* _WHAT YOU ARE ASKED TO DO_
With the pictures set aside, return the lines below exactly, beginning at the first and ending at the line containing "Audio La Crypte".

Items listed in a dataset

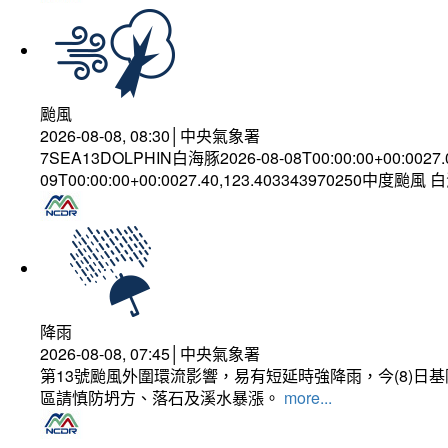
颱風
2026-08-08, 08:30│中央氣象署
7SEA13DOLPHIN白海豚2026-08-08T00:00:00+00:0027
09T00:00:00+00:0027.40,123.403343970250中度颱風
降雨
2026-08-08, 07:45│中央氣象署
第13號颱風外圍環流影響，易有短延時強降雨，今(8)
區請慎防坍方、落石及溪水暴漲。
more...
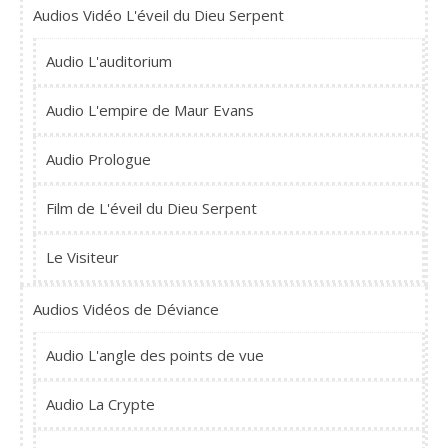
Audios Vidéo L'éveil du Dieu Serpent
Audio L'auditorium
Audio L'empire de Maur Evans
Audio Prologue
Film de L'éveil du Dieu Serpent
Le Visiteur
Audios Vidéos de Déviance
Audio L'angle des points de vue
Audio La Crypte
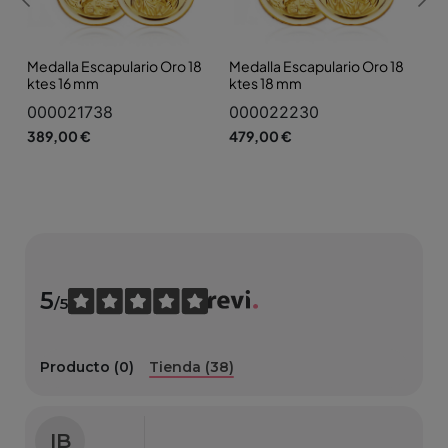
Medalla Escapulario Oro 18
Medalla Escapulario Oro 18
ktes 16 mm
ktes 18 mm
000021738
000022230
389,00 €
479,00 €
5
/5
Producto (0)
Tienda (38)
IB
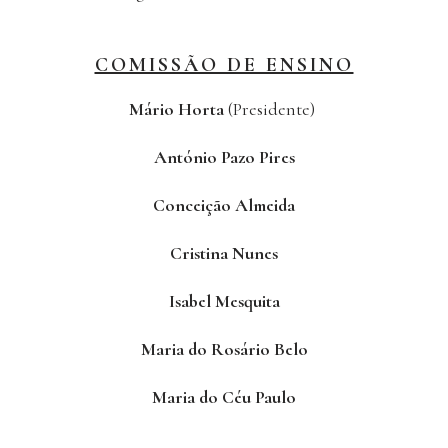
COMISSÃO DE ENSINO
Mário Horta
(Presidente)
António Pazo Pires
Conceição Almeida
Cristina Nunes
Isabel Mesquita
Maria do Rosário Belo
Maria do Céu Paulo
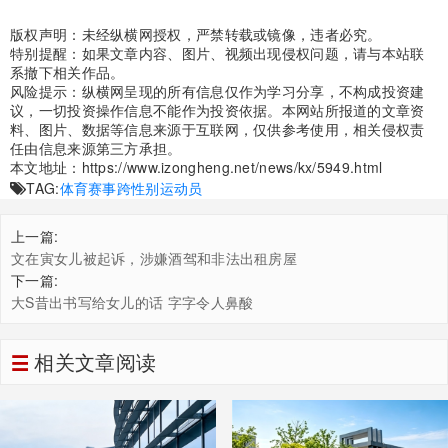
版权声明：未经纵横网授权，严禁转载或镜像，违者必究。
特别提醒：如果文章内容、图片、视频出现侵权问题，请与本站联
系撤下相关作品。
风险提示：纵横网呈现的所有信息仅作为学习分享，不构成投资建
议，一切投资操作信息不能作为投资依据。本网站所报道的文章资
料、图片、数据等信息来源于互联网，仅供参考使用，相关侵权责
任由信息来源第三方承担。
本文地址：
https://www.izongheng.net/news/kx/5949.html
TAG:
体育赛事
跨性别运动员
上一篇:
文在寅女儿被起诉，涉嫌酒驾和非法出租房屋
下一篇:
大S昔出书写给女儿的话 字字令人鼻酸
相关文章阅读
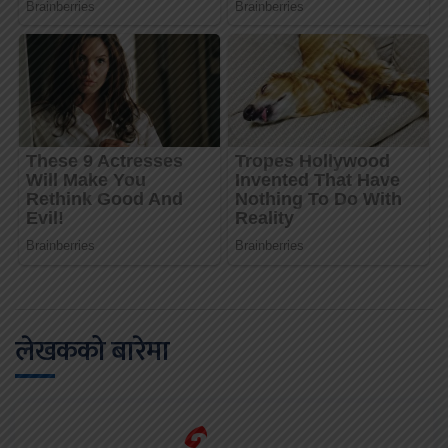
लेखकको बारेमा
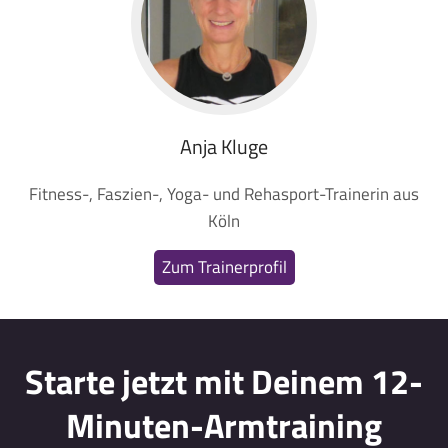
Anja Kluge
Fitness-, Faszien-, Yoga- und Rehasport-Trainerin aus
Köln
Zum Trainerprofil
Starte jetzt mit Deinem 12-
Minuten-Armtraining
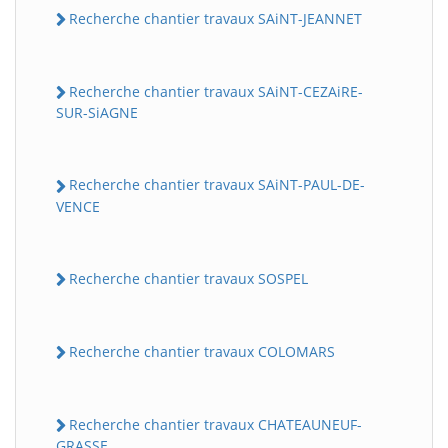
Recherche chantier travaux SAiNT-JEANNET
Recherche chantier travaux SAiNT-CEZAiRE-
SUR-SiAGNE
Recherche chantier travaux SAiNT-PAUL-DE-
VENCE
Recherche chantier travaux SOSPEL
Recherche chantier travaux COLOMARS
Recherche chantier travaux CHATEAUNEUF-
GRASSE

* _YOUR SOLUTION_
颱風
2026-08-08, 08:30│中央氣象署
7SEA13DOLPHIN白海豚2026-08-08T00:00:00+00:0027
09T00:00:00+00:0027.40,123.403343970250中度颱風
降雨
2026-08-08, 07:45│中央氣象署
第13號颱風外圍環流影響，易有短延時強降雨，今(8)
區請慎防坍方、落石及溪水暴漲。
more...
Audios Vidéo L'éveil du Dieu Serpent
Audio L'auditorium
Audio L'empire de Maur Evans
Audio Prologue
Film de L'éveil du Dieu Serpent
Le Visiteur
Audios Vidéos de Déviance
Audio L'angle des points de vue
Audio La Crypte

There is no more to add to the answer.